■ ACTIVITY ■
In full and without deviation, write out the entries that follow.

■ DATASET EXTRACT ■
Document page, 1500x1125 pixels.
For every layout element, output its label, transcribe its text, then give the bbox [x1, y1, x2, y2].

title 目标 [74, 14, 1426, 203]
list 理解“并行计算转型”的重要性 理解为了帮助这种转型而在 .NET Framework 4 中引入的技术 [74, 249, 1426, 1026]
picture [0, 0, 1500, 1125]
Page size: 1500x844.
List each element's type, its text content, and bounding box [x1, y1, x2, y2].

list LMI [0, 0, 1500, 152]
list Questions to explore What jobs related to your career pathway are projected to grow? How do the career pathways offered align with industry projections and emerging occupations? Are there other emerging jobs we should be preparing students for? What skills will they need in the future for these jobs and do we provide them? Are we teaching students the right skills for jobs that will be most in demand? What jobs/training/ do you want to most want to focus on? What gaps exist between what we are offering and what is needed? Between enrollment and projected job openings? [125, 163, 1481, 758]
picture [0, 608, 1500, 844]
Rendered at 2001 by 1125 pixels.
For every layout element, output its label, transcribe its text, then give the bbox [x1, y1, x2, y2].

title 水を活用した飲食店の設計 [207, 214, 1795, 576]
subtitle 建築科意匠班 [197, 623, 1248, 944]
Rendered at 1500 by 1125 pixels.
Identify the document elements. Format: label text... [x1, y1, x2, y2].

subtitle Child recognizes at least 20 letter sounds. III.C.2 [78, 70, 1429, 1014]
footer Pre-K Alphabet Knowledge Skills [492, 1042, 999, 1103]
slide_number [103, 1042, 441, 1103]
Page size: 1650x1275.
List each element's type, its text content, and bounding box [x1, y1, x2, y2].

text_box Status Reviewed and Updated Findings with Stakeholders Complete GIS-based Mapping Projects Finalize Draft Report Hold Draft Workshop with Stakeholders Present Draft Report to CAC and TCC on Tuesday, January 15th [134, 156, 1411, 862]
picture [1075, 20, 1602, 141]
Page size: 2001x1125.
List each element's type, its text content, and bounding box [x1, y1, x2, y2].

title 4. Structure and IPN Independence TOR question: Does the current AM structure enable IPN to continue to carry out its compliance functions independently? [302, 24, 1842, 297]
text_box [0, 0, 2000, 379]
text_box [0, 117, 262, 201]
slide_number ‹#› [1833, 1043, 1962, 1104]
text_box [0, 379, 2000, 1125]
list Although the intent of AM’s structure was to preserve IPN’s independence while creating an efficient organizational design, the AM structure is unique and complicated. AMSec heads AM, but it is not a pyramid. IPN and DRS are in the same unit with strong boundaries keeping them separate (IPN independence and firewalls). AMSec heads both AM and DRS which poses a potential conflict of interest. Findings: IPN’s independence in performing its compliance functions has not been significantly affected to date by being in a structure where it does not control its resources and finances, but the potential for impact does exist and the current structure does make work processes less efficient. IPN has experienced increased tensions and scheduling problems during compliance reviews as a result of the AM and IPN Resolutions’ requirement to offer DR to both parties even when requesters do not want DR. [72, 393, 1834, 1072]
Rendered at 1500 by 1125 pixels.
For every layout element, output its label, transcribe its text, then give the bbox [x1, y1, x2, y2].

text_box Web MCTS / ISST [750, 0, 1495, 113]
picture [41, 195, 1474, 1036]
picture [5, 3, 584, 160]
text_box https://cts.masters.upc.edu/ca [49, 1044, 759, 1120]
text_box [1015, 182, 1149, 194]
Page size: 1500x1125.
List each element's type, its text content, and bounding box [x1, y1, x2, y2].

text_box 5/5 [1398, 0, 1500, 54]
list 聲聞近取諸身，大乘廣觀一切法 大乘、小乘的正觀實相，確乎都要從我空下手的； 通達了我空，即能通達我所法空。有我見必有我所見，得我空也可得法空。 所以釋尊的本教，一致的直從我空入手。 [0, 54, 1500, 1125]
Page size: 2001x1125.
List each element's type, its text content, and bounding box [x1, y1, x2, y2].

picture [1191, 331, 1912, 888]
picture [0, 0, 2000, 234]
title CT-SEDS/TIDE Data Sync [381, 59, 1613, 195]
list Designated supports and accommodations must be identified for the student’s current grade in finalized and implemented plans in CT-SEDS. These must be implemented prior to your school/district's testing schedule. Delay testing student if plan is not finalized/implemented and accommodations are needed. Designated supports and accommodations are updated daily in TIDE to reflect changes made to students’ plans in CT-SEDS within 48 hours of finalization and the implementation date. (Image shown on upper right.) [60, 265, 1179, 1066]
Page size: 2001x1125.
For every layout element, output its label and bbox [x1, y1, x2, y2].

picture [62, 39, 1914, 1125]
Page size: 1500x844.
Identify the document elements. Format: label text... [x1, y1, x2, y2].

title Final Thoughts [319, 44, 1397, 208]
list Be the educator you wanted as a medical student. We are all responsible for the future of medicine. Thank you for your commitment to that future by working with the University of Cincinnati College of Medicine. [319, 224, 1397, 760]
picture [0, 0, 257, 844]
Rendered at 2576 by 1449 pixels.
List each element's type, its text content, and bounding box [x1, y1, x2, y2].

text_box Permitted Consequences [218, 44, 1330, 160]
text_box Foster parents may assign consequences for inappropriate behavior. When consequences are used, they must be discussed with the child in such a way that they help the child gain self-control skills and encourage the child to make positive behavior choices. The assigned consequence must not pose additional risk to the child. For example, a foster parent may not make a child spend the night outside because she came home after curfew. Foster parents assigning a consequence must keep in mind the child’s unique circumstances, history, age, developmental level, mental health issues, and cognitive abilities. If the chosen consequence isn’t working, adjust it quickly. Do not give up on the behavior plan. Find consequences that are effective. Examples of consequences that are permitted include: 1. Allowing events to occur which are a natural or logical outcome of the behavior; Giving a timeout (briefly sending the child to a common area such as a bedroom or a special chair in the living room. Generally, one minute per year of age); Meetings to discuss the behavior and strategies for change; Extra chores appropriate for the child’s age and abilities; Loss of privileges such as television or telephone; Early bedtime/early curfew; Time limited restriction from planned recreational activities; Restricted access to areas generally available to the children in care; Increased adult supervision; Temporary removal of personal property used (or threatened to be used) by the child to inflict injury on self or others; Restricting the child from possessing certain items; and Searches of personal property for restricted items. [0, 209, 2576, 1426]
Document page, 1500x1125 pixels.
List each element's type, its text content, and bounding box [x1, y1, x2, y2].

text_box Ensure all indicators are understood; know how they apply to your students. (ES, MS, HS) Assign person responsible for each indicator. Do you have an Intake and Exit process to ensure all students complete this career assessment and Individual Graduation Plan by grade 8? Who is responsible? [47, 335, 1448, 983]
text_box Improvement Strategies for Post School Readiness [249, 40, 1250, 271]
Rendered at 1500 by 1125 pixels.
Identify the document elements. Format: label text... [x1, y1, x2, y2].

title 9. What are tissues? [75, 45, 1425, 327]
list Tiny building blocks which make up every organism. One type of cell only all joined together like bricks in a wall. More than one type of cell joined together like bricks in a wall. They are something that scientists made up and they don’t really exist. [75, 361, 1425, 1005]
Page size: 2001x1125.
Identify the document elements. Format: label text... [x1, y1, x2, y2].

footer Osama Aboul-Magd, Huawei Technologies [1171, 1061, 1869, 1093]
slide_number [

■ ANSWER SECTION ■
Document page, 1500x1125 pixels.
For every layout element, output its label, transcribe its text, then give the bbox [x1, y1, x2, y2].

title 目标 [74, 14, 1426, 203]
list 理解“并行计算转型”的重要性 理解为了帮助这种转型而在 .NET Framework 4 中引入的技术 [74, 249, 1426, 1026]
picture [0, 0, 1500, 1125]
Page size: 1500x844.
List each element's type, its text content, and bounding box [x1, y1, x2, y2].

list LMI [0, 0, 1500, 152]
list Questions to explore What jobs related to your career pathway are projected to grow? How do the career pathways offered align with industry projections and emerging occupations? Are there other emerging jobs we should be preparing students for? What skills will they need in the future for these jobs and do we provide them? Are we teaching students the right skills for jobs that will be most in demand? What jobs/training/ do you want to most want to focus on? What gaps exist between what we are offering and what is needed? Between enrollment and projected job openings? [125, 163, 1481, 758]
picture [0, 608, 1500, 844]
Rendered at 2001 by 1125 pixels.
For every layout element, output its label, transcribe its text, then give the bbox [x1, y1, x2, y2].

title 水を活用した飲食店の設計 [207, 214, 1795, 576]
subtitle 建築科意匠班 [197, 623, 1248, 944]
Rendered at 1500 by 1125 pixels.
Identify the document elements. Format: label text... [x1, y1, x2, y2].

subtitle Child recognizes at least 20 letter sounds. III.C.2 [78, 70, 1429, 1014]
footer Pre-K Alphabet Knowledge Skills [492, 1042, 999, 1103]
slide_number [103, 1042, 441, 1103]
Page size: 1650x1275.
List each element's type, its text content, and bounding box [x1, y1, x2, y2].

text_box Status Reviewed and Updated Findings with Stakeholders Complete GIS-based Mapping Projects Finalize Draft Report Hold Draft Workshop with Stakeholders Present Draft Report to CAC and TCC on Tuesday, January 15th [134, 156, 1411, 862]
picture [1075, 20, 1602, 141]
Page size: 2001x1125.
List each element's type, its text content, and bounding box [x1, y1, x2, y2].

title 4. Structure and IPN Independence TOR question: Does the current AM structure enable IPN to continue to carry out its compliance functions independently? [302, 24, 1842, 297]
text_box [0, 0, 2000, 379]
text_box [0, 117, 262, 201]
slide_number ‹#› [1833, 1043, 1962, 1104]
text_box [0, 379, 2000, 1125]
list Although the intent of AM’s structure was to preserve IPN’s independence while creating an efficient organizational design, the AM structure is unique and complicated. AMSec heads AM, but it is not a pyramid. IPN and DRS are in the same unit with strong boundaries keeping them separate (IPN independence and firewalls). AMSec heads both AM and DRS which poses a potential conflict of interest. Findings: IPN’s independence in performing its compliance functions has not been significantly affected to date by being in a structure where it does not control its resources and finances, but the potential for impact does exist and the current structure does make work processes less efficient. IPN has experienced increased tensions and scheduling problems during compliance reviews as a result of the AM and IPN Resolutions’ requirement to offer DR to both parties even when requesters do not want DR. [72, 393, 1834, 1072]
Rendered at 1500 by 1125 pixels.
For every layout element, output its label, transcribe its text, then give the bbox [x1, y1, x2, y2].

text_box Web MCTS / ISST [750, 0, 1495, 113]
picture [41, 195, 1474, 1036]
picture [5, 3, 584, 160]
text_box https://cts.masters.upc.edu/ca [49, 1044, 759, 1120]
text_box [1015, 182, 1149, 194]
Page size: 1500x1125.
List each element's type, its text content, and bounding box [x1, y1, x2, y2].

text_box 5/5 [1398, 0, 1500, 54]
list 聲聞近取諸身，大乘廣觀一切法 大乘、小乘的正觀實相，確乎都要從我空下手的； 通達了我空，即能通達我所法空。有我見必有我所見，得我空也可得法空。 所以釋尊的本教，一致的直從我空入手。 [0, 54, 1500, 1125]
Page size: 2001x1125.
List each element's type, its text content, and bounding box [x1, y1, x2, y2].

picture [1191, 331, 1912, 888]
picture [0, 0, 2000, 234]
title CT-SEDS/TIDE Data Sync [381, 59, 1613, 195]
list Designated supports and accommodations must be identified for the student’s current grade in finalized and implemented plans in CT-SEDS. These must be implemented prior to your school/district's testing schedule. Delay testing student if plan is not finalized/implemented and accommodations are needed. Designated supports and accommodations are updated daily in TIDE to reflect changes made to students’ plans in CT-SEDS within 48 hours of finalization and the implementation date. (Image shown on upper right.) [60, 265, 1179, 1066]
Page size: 2001x1125.
For every layout element, output its label and bbox [x1, y1, x2, y2].

picture [62, 39, 1914, 1125]
Page size: 1500x844.
Identify the document elements. Format: label text... [x1, y1, x2, y2].

title Final Thoughts [319, 44, 1397, 208]
list Be the educator you wanted as a medical student. We are all responsible for the future of medicine. Thank you for your commitment to that future by working with the University of Cincinnati College of Medicine. [319, 224, 1397, 760]
picture [0, 0, 257, 844]
Rendered at 2576 by 1449 pixels.
List each element's type, its text content, and bounding box [x1, y1, x2, y2].

text_box Permitted Consequences [218, 44, 1330, 160]
text_box Foster parents may assign consequences for inappropriate behavior. When consequences are used, they must be discussed with the child in such a way that they help the child gain self-control skills and encourage the child to make positive behavior choices. The assigned consequence must not pose additional risk to the child. For example, a foster parent may not make a child spend the night outside because she came home after curfew. Foster parents assigning a consequence must keep in mind the child’s unique circumstances, history, age, developmental level, mental health issues, and cognitive abilities. If the chosen consequence isn’t working, adjust it quickly. Do not give up on the behavior plan. Find consequences that are effective. Examples of consequences that are permitted include: 1. Allowing events to occur which are a natural or logical outcome of the behavior; Giving a timeout (briefly sending the child to a common area such as a bedroom or a special chair in the living room. Generally, one minute per year of age); Meetings to discuss the behavior and strategies for change; Extra chores appropriate for the child’s age and abilities; Loss of privileges such as television or telephone; Early bedtime/early curfew; Time limited restriction from planned recreational activities; Restricted access to areas generally available to the children in care; Increased adult supervision; Temporary removal of personal property used (or threatened to be used) by the child to inflict injury on self or others; Restricting the child from possessing certain items; and Searches of personal property for restricted items. [0, 209, 2576, 1426]
Document page, 1500x1125 pixels.
List each element's type, its text content, and bounding box [x1, y1, x2, y2].

text_box Ensure all indicators are understood; know how they apply to your students. (ES, MS, HS) Assign person responsible for each indicator. Do you have an Intake and Exit process to ensure all students complete this career assessment and Individual Graduation Plan by grade 8? Who is responsible? [47, 335, 1448, 983]
text_box Improvement Strategies for Post School Readiness [249, 40, 1250, 271]
Rendered at 1500 by 1125 pixels.
Identify the document elements. Format: label text... [x1, y1, x2, y2].

title 9. What are tissues? [75, 45, 1425, 327]
list Tiny building blocks which make up every organism. One type of cell only all joined together like bricks in a wall. More than one type of cell joined together like bricks in a wall. They are something that scientists made up and they don’t really exist. [75, 361, 1425, 1005]
Page size: 2001x1125.
Identify the document elements. Format: label text... [x1, y1, x2, y2].

footer Osama Aboul-Magd, Huawei Technologies [1171, 1061, 1869, 1093]
slide_number [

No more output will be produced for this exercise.